--- START ---

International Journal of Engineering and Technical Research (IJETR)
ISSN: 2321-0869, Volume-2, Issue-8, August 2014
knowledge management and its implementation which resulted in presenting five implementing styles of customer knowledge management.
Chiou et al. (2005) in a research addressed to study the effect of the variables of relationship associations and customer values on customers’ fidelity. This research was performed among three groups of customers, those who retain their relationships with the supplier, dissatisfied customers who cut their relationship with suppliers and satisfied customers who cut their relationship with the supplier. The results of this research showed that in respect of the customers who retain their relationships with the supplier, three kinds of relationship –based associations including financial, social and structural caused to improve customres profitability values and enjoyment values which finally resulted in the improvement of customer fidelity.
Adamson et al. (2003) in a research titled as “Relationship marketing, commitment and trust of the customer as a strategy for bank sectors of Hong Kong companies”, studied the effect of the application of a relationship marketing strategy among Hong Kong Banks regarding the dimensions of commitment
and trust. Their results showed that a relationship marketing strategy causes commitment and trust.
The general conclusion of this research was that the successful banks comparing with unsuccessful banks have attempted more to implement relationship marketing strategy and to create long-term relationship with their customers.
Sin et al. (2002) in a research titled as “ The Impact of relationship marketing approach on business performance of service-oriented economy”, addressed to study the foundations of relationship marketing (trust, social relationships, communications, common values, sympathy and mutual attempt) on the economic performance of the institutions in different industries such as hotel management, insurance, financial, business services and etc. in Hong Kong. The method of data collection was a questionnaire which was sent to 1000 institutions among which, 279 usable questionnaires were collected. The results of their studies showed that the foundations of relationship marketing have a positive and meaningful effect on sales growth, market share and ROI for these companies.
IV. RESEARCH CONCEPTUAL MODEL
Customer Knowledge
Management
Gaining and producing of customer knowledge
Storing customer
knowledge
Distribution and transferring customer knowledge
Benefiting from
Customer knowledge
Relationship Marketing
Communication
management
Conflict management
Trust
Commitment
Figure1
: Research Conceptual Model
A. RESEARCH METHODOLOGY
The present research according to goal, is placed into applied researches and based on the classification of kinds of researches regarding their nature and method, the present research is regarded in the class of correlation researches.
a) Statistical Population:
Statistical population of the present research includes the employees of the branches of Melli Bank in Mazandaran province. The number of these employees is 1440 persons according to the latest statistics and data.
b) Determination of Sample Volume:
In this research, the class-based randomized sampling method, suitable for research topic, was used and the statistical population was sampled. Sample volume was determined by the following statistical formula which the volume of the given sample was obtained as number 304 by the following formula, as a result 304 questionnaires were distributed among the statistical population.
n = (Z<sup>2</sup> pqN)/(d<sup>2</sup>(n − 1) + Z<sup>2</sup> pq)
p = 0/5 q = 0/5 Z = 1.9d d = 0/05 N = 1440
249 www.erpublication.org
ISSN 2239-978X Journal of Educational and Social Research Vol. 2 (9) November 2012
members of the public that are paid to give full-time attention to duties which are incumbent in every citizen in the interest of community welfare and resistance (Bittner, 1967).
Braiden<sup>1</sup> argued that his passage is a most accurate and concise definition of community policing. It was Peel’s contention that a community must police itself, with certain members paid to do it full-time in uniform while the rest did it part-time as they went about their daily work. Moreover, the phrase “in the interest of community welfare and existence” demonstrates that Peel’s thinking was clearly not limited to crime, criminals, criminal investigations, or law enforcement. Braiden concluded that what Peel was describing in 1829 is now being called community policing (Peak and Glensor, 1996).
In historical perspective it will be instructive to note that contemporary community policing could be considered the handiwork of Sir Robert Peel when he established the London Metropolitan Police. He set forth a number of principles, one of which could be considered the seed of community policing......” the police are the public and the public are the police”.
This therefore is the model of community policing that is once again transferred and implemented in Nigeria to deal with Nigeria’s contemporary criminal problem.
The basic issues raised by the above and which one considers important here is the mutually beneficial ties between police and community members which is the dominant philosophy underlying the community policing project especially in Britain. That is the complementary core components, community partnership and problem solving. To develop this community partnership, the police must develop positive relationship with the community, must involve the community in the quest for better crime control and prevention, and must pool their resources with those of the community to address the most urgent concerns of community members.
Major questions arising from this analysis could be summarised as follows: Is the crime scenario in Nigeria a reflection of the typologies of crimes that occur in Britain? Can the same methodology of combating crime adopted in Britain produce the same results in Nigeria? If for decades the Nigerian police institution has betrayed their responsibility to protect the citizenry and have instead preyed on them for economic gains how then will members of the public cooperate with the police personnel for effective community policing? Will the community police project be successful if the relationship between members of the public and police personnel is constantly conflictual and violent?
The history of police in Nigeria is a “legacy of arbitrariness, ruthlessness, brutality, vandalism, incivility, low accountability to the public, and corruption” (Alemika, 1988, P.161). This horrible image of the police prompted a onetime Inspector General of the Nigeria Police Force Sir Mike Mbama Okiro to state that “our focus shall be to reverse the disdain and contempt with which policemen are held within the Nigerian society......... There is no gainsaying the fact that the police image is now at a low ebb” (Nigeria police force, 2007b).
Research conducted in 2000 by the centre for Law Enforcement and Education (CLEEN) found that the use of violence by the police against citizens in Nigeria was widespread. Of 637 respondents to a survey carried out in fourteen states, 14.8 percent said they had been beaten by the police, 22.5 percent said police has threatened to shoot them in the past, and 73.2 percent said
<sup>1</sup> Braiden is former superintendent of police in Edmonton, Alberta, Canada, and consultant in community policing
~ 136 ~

--- END ---

Pick out, from the lines above, every one that contains the string "Journal".

Response box:
International Journal of Engineering and Technical Research (IJETR)
ISSN 2239-978X Journal of Educational and Social Research Vol. 2 (9) November 2012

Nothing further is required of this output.